First let me say I'm happy to have the Hauntings begin.
Heres what I want to do here: I have 6 lanterns, they have 40w candle shaped bulbs in them. I'd like to keep 40watters cause the glass is frosted and painted orange. I would like to get these bulbs on a flicker circut. Does anyone sell a master flicker circut to run all of these ? I really don't want to make my own individual ones by cutting into the wires with the starter method. Anyone have ideas here ?


----------



## Texan78 (Sep 25, 2008)

Would Flicker flame bulbs be out of the question? You can find these are your local home improvement store and even wal mart sometimes.


----------



## poopsko (Oct 16, 2007)

unless they come in 20w or greater


----------



## Texan78 (Sep 25, 2008)

Nah, they only come in 3-5 watts. I know you want at least 20 watt or greater but for the effect even with the frosted orange glass the bulbs would give a great effect.

You could always buy just one and try it out. They are normally no more then $3.50 for one at the most. I have seen them in as high as 15 watt but they are almost $20 for just one.

What kind of lanterns are they? You can build a circuit from this How-to but it might be a pain for to do on 6 lanterns and then hide the mod.

http://www.halloweenpropmaster.com/u-build-it3.htm


----------



## poopsko (Oct 16, 2007)

yes, i think thats what i'm going to do. I just need some sort of case to put the fuse and starter into that will withstand the outdoors. Any ideas on that one ?


----------



## Otaku (Dec 3, 2004)

This hack will give you 3 different flicker effects. As long as you don't have lanterns with the same flicker rate close to each other, you should be fine.

http://www.johnnyspage.com/otaku_powerstrip.htm


----------



## Texan78 (Sep 25, 2008)

I would say just wrap it good in electrical tape, but if you ever need to get to the fuse you would be screwed. 

Where are these being used in your display?


----------



## corner haunt (May 21, 2008)

If you are making something small, you can use a plastic coffee can with lid. For bigger stuff, plastic cat litter tubs work great to house stuff. They can be made weather proof with some silicone where the wires go in and out, some black paint and hide it in the shadows. Your ready to go. :jol:


----------



## Otaku (Dec 3, 2004)

poopsko said:


> yes, i think thats what i'm going to do. I just need some sort of case to put the fuse and starter into that will withstand the outdoors. Any ideas on that one ?

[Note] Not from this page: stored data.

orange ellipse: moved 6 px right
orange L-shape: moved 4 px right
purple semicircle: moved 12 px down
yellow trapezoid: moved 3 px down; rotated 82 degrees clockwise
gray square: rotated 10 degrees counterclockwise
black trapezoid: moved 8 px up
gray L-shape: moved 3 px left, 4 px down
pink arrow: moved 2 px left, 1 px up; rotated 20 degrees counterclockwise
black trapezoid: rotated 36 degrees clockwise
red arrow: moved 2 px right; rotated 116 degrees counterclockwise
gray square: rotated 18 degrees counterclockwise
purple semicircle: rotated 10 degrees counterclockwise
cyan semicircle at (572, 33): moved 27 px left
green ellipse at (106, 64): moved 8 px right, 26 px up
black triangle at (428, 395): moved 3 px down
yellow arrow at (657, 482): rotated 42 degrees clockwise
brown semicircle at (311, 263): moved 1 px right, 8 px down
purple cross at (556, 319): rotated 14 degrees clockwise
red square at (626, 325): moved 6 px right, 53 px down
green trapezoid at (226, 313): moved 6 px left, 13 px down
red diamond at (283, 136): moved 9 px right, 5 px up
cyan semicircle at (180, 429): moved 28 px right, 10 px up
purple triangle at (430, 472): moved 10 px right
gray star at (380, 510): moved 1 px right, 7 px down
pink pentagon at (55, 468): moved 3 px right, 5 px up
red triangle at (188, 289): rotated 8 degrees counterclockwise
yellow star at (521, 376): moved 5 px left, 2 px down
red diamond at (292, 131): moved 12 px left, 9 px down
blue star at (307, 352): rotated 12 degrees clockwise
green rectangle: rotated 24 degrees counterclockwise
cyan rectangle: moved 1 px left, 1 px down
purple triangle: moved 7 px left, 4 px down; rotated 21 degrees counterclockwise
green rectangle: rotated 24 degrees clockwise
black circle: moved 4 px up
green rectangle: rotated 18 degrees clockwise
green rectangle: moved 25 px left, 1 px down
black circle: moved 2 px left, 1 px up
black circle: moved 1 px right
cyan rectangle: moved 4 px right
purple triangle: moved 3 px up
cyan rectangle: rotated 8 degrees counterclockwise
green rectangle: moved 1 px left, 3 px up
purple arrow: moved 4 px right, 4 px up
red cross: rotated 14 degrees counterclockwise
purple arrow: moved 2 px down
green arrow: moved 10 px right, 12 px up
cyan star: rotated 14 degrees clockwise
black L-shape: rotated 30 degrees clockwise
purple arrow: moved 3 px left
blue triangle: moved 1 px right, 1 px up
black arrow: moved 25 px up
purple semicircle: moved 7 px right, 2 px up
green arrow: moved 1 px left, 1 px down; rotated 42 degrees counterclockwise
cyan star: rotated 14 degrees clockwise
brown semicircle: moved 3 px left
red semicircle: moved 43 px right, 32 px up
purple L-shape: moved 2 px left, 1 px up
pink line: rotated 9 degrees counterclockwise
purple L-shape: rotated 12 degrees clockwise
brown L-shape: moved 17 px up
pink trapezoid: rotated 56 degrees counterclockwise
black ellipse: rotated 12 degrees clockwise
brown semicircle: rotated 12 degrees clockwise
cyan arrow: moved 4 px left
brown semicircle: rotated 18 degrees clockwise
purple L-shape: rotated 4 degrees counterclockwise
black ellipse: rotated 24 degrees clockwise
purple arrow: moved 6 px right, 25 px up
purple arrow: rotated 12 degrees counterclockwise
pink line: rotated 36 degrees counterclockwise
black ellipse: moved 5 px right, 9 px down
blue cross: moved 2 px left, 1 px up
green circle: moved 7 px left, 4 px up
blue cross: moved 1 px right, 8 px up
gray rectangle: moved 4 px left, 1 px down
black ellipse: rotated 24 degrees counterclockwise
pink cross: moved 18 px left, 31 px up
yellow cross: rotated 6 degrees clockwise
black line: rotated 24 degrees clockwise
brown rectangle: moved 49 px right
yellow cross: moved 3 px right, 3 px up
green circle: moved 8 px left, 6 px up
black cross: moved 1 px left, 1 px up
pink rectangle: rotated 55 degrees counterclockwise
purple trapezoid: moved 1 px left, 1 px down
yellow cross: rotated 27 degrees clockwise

Remember that the starters don't have to be where the lanterns are. All of the starters can be at the plug ends of the cords and kept indoors.


----------



## poopsko (Oct 16, 2007)

the lanterns will be outside in the haunt. I'm liking the idea of the smaller coffee can or some small yogurt container, that'll work. I'll seal em up good. I'm only trying to protect the fuse and starter from the weather


----------



## The_Caretaker (Mar 6, 2007)

On one of the forums there was a hack to take a oil based heated room freshner and hack it with a starter


----------